Acción requerida — ¿Puedes copiar tal cual el fragmento del texto sobre la salida de Fujimori del Perú que va desde "En el 2,000, tras" hasta "un simple fax.", ambos incluidos?

En el 2,000, tras diez años de gobierno, volvió a postular
para un nuevo período y ganó con las justas, pero, ante la resistencia de sus
opositores, desencadenada por un primer vladivideo, se fue del Perú el 13 de
noviembre al Sultanato de Brunei y de allí al Japón, donde lo esperaban sus
valijas henchidas con los dólares extraidos del Ministerio de Economía y
Finanzas. Desde el Japón envió su renuncia a la Presidencia de la República por
un simple fax.
En el Congreso de la República, donde no tenía la mayoría
absoluta, comenzaron las deserciones en su grupo y la presidenta Martha
Hildebrant fue destituida por tratar de bloquear una investigación sobre las
cuentas de Montesinos. Con un nuevo presidente, el Congreso vacó a Fujimori por
conducta inmoral.

Bloque de datos —
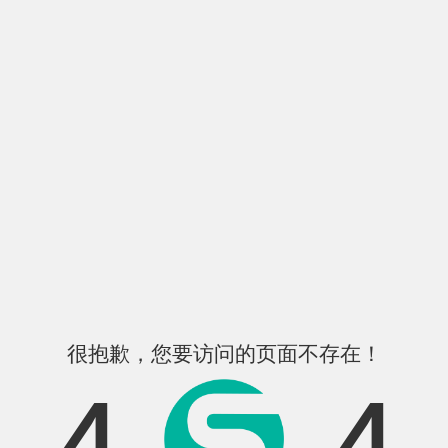
很抱歉，您要访问的页面不存在！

Respuesta del ejercicio —
En el 2,000, tras diez años de gobierno, volvió a postular
para un nuevo período y ganó con las justas, pero, ante la resistencia de sus
opositores, desencadenada por un primer vladivideo, se fue del Perú el 13 de
noviembre al Sultanato de Brunei y de allí al Japón, donde lo esperaban sus
valijas henchidas con los dólares extraidos del Ministerio de Economía y
Finanzas. Desde el Japón envió su renuncia a la Presidencia de la República por
un simple fax.